Julian Assange Ducks the Question A Lot of Us Have About Wikileaks
December 4, 2010
It happened in a Q and A with readers of The Guardian. I am posting it to here to provide a place to comment, since it is clear from my Twitter feed that not everyone agrees. My own view is that he should have provided a serious, by which I mean a morally serious, response to JAnthony’s question. That he did not disturbs me.
What do you think?
I am a former British diplomat. In the course of my former duties I helped to coordinate multilateral action against a brutal regime in the Balkans, impose sanctions on a renegade state threatening ethnic cleansing, and negotiate a debt relief programme for an impoverished nation. None of this would have been possible without the security and secrecy of diplomatic correspondence, and the protection of that correspondence from publication under the laws of the UK and many other liberal and democratic states. An embassy which cannot securely offer advice or pass messages back to London is an embassy which cannot operate. Diplomacy cannot operate without discretion and the protection of sources. This applies to the UK and the UN as much as the US.

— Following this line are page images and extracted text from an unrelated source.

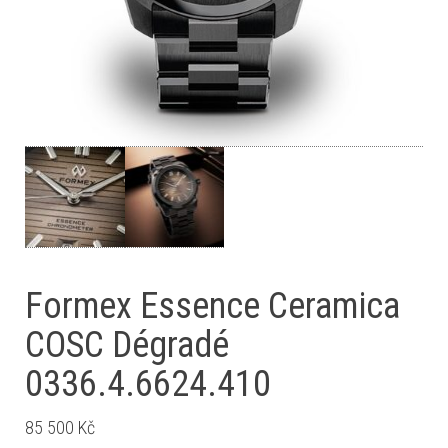
Formex Essence Ceramica
COSC Dégradé
0336.4.6624.410
85 500
Kč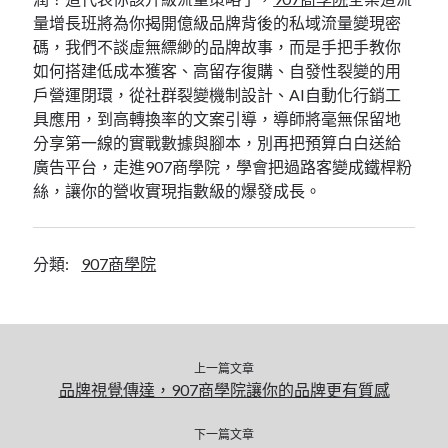
量增長班將為你揭開億級品牌背後的私域流量變現密
尚無留言可供顯示。
碼，我們不談虛無縹緲的品牌故事，而是手把手教你
如何搭建低成本獲客、高留存復購、自發性裂變的用
戶營運閉環，從社群裂變機制設計、AI自動化行銷工
具應用，到高轉換率的文案引導，導師將毫無保留地
分享第一線的實戰數據與腳本，別再把預算白白送給
廣告平台，走進907商學院，學會把過路客變成鐵桿粉
絲，讓你的營收實現指數級的爆發成長。
分類:
907商學院
上一篇文章
品牌視覺傳達，907商學院讓你的品牌更有質感
下一篇文章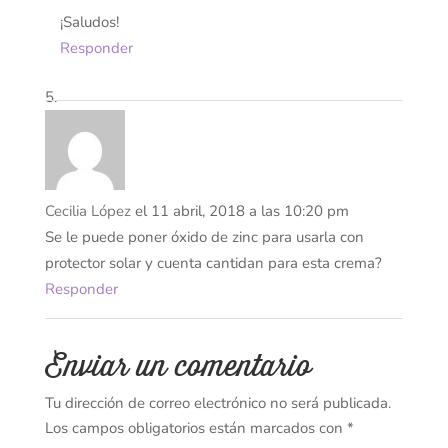
¡Saludos!
Responder
Cecilia López
el 11 abril, 2018 a las 10:20 pm
Se le puede poner óxido de zinc para usarla con
protector solar y cuenta cantidan para esta crema?
Responder
Enviar un comentario
Tu dirección de correo electrónico no será publicada.
Los campos obligatorios están marcados con
*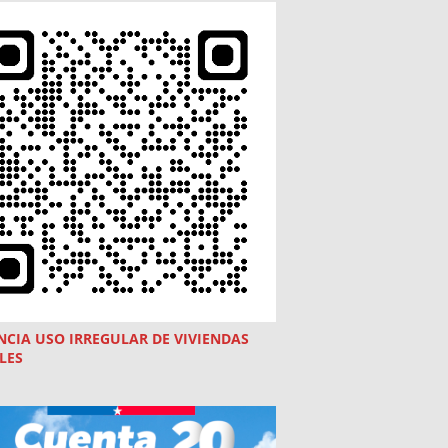
NCIA USO
IRREGULAR
DE VIVIENDAS
LES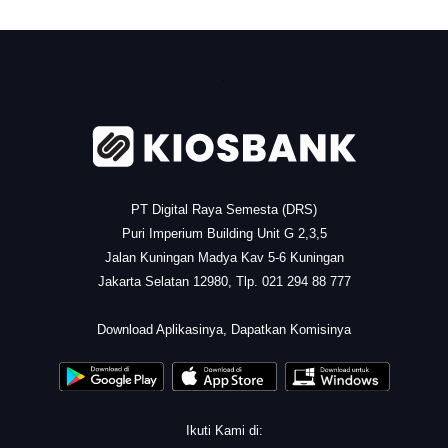
.
PT Digital Raya Semesta (DRS)
Puri Imperium Building Unit G 2,3,5
Jalan Kuningan Madya Kav 5-6 Kuningan
Jakarta Selatan 12980, Tlp. 021 294 88 777
.
Download Aplikasinya, Dapatkan Komisinya
Ikuti Kami di: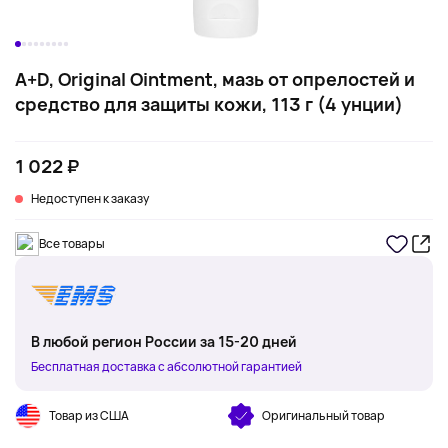
A+D, Original Ointment, мазь от опрелостей и
средство для защиты кожи, 113 г (4 унции)
1 022 ₽
Недоступен к заказу
Все товары
В любой регион России за 15-20 дней
Бесплатная доставка с абсолютной гарантией
Товар из США
Оригинальный товар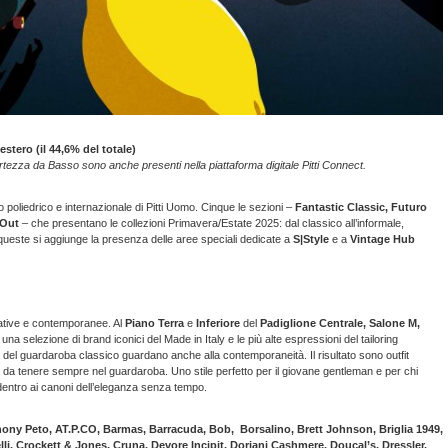
stero (il 44,6% del totale)
ortezza da Basso sono anche presenti nella piattaforma digitale Pitti Connect.
poliedrico e internazionale di Pitti Uomo. Cinque le sezioni –
Fantastic Classic, Futuro
 Out
– che presentano le collezioni Primavera/Estate 2025: dal classico all’informale,
 queste si aggiunge la presenza delle aree speciali dedicate a
S|Style
e a
Vintage Hub
vative e contemporanee. Al
Piano Terra
e
Inferiore
del
Padiglione Centrale, Salone M,
, una selezione di brand iconici del Made in Italy e le più alte espressioni del tailoring
ali del guardaroba classico guardano anche alla contemporaneità. Il risultato sono outfit
gi, da tenere sempre nel guardaroba. Uno stile perfetto per il giovane gentleman e per chi
entro ai canoni dell’eleganza senza tempo.
thony Peto, AT.P.CO, Barmas, Barracuda, Bob, Borsalino, Brett Johnson, Briglia 1949,
lli, Crockett & Jones, Cruna, Devore Incipit, Doriani Cashmere, Doucal’s, Dressler,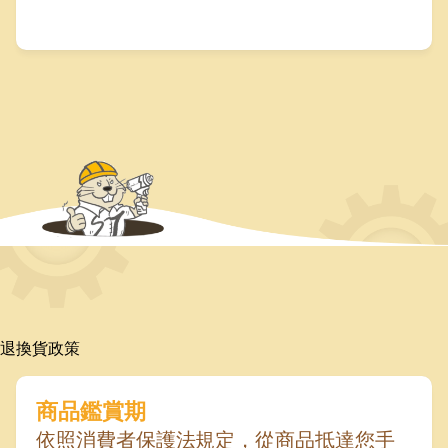
退換貨政策
商品鑑賞期
依照消費者保護法規定，從商品抵達您手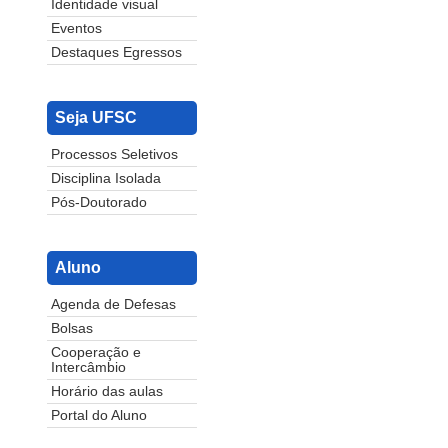
Identidade visual
Eventos
Destaques Egressos
Seja UFSC
Processos Seletivos
Disciplina Isolada
Pós-Doutorado
Aluno
Agenda de Defesas
Bolsas
Cooperação e
Intercâmbio
Horário das aulas
Portal do Aluno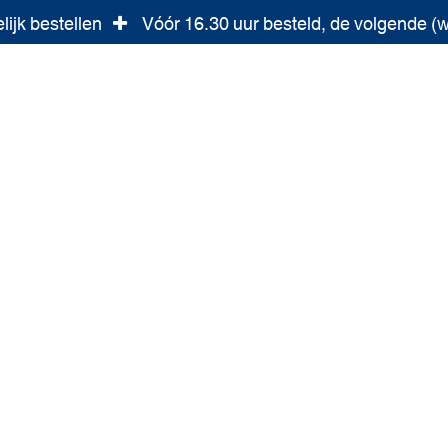
ijk bestellen
Vóór 16.30 uur besteld, de volgende (
Over ons
Contact
Services
Actueel
Comm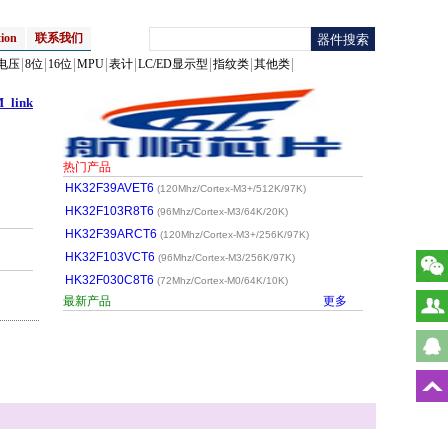
ion
联系我们
电压
8位
16位
MPU
表计
LC/ED显示型
指纹类
其他类
link
热门产品
HK32F39AVET6
(120Mhz/Cortex-M3+/512K/97K)
HK32F103R8T6
(96Mhz/Cortex-M3/64K/20K)
HK32F39ARCT6
(120Mhz/Cortex-M3+/256K/97K)
HK32F103VCT6
(96Mhz/Cortex-M3/256K/97K)
HK32F030C8T6
(72Mhz/Cortex-M0/64K/10K)
最新产品
更多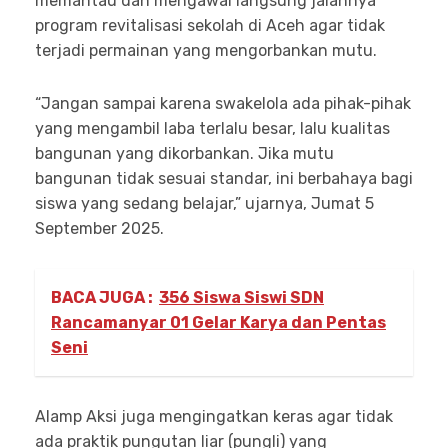
memantau dan mengawal langsung jalannya
program revitalisasi sekolah di Aceh agar tidak
terjadi permainan yang mengorbankan mutu.
“Jangan sampai karena swakelola ada pihak-pihak
yang mengambil laba terlalu besar, lalu kualitas
bangunan yang dikorbankan. Jika mutu
bangunan tidak sesuai standar, ini berbahaya bagi
siswa yang sedang belajar,” ujarnya, Jumat 5
September 2025.
BACA JUGA :
356 Siswa Siswi SDN
Rancamanyar 01 Gelar Karya dan Pentas
Seni
Alamp Aksi juga mengingatkan keras agar tidak
ada praktik pungutan liar (pungli) yang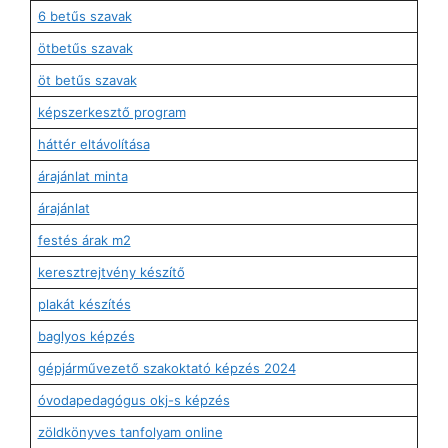
6 betűs szavak
ötbetűs szavak
öt betűs szavak
képszerkesztő program
háttér eltávolítása
árajánlat minta
árajánlat
festés árak m2
keresztrejtvény készítő
plakát készítés
baglyos képzés
gépjárművezető szakoktató képzés 2024
óvodapedagógus okj-s képzés
zöldkönyves tanfolyam online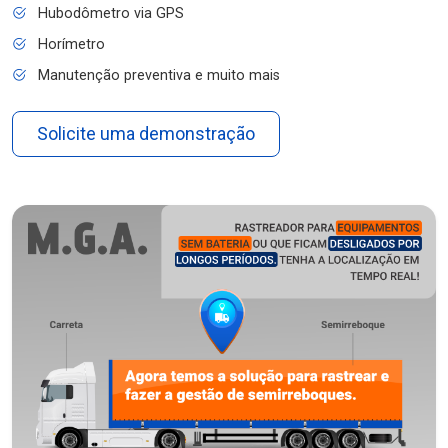
Hubodômetro via GPS
Horímetro
Manutenção preventiva e muito mais
Solicite uma demonstração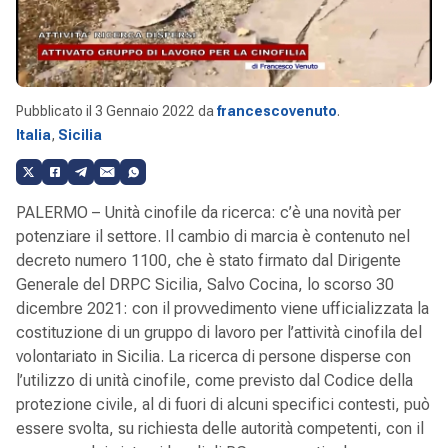
Pubblicato il
3 Gennaio 2022
da
francescovenuto
.
Italia
,
Sicilia
PALERMO – Unità cinofile da ricerca: c’è una novità per
potenziare il settore. Il cambio di marcia è contenuto nel
decreto numero 1100, che è stato firmato dal Dirigente
Generale del DRPC Sicilia, Salvo Cocina, lo scorso 30
dicembre 2021: con il provvedimento viene ufficializzata la
costituzione di un gruppo di lavoro per l’attività cinofila del
volontariato in Sicilia. La ricerca di persone disperse con
l’utilizzo di unità cinofile, come previsto dal Codice della
protezione civile, al di fuori di alcuni specifici contesti, può
essere svolta, su richiesta delle autorità competenti, con il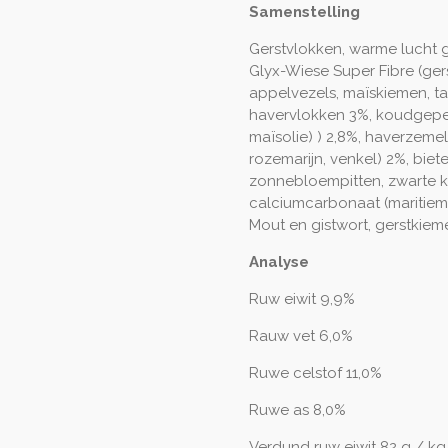
Samenstelling
Gerstvlokken, warme lucht
Glyx-Wiese Super Fibre (gers
appelvezels, maïskiemen, t
havervlokken 3%, koudgeper
maïsolie) ) 2,8%, haverzeme
rozemarijn, venkel) 2%, biet
zonnebloempitten, zwarte ko
calciumcarbonaat (maritiem e
Mout en gistwort, gerstkiem
Analyse
Ruw eiwit 9,9%
Rauw vet 6,0%
Ruwe celstof 11,0%
Ruwe as 8,0%
Verdund ruw eiwit 82 g / kg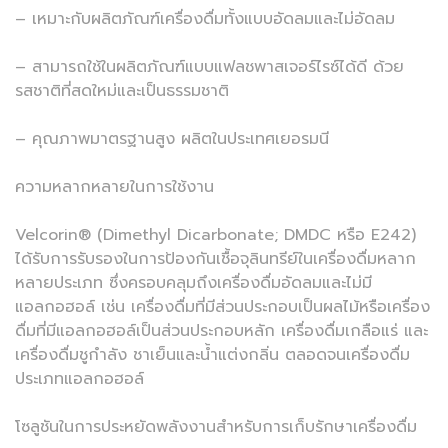
– เหมาะกับผลิตภัณฑ์เครื่องดื่มทั้งแบบอัดลมและไม่อัดลม
– สามารถใช้ในผลิตภัณฑ์แบบแฟลชพาสเจอร์ไรซ์ได้ดี ด้วย
รสชาติที่สดใหม่และเป็นธรรมชาติ
– คุณภาพมาตรฐานสูง ผลิตในประเทศเยอรมนี
ความหลากหลายในการใช้งาน
Velcorin® (Dimethyl Dicarbonate; DMDC หรือ E242)
ได้รับการรับรองในการป้องกันเชื้อจุลินทรีย์ในเครื่องดื่มหลาก
หลายประเภท ซึ่งครอบคลุมถึงเครื่องดื่มอัดลมและไม่มี
แอลกอฮอล์ เช่น เครื่องดื่มที่มีส่วนประกอบเป็นผลไม้หรือเครื่อง
ดื่มที่มีแอลกอฮอล์เป็นส่วนประกอบหลัก เครื่องดื่มเกลือแร่ และ
เครื่องดื่มชูกำลัง ชาเย็นและน้ำแต่งกลิ่น ตลอดจนเครื่องดื่ม
ประเภทแอลกอฮอล์
โซลูชันในการประหยัดพลังงานสำหรับการเก็บรักษาเครื่องดื่ม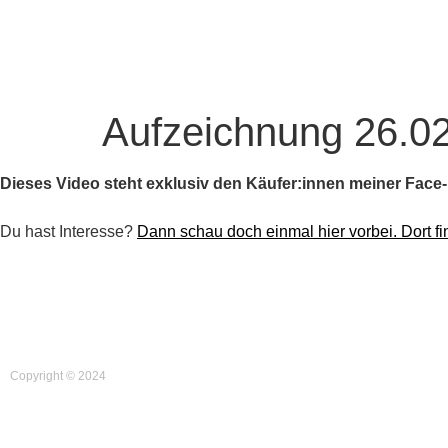
Aufzeichnung 26.02
Dieses Video steht exklusiv den Käufer:innen meiner Fac
Du hast Interesse?
Dann schau doch einmal hier vorbei. Dort fi
Copyright © 2024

In publishing this massive volume of correspondence, Wikileaks is not highlighting specific cases of wrongdoing but undermining the entire process of diplomacy. If you can publish US cables then you can publish UK telegrams and UN emails.
My question to you is: why should we not hold you personally responsible when next an international crisis goes unresolved because diplomats cannot function.
If you trim the vast editorial letter to the singular question actually asked, I would be happy to give it my attention.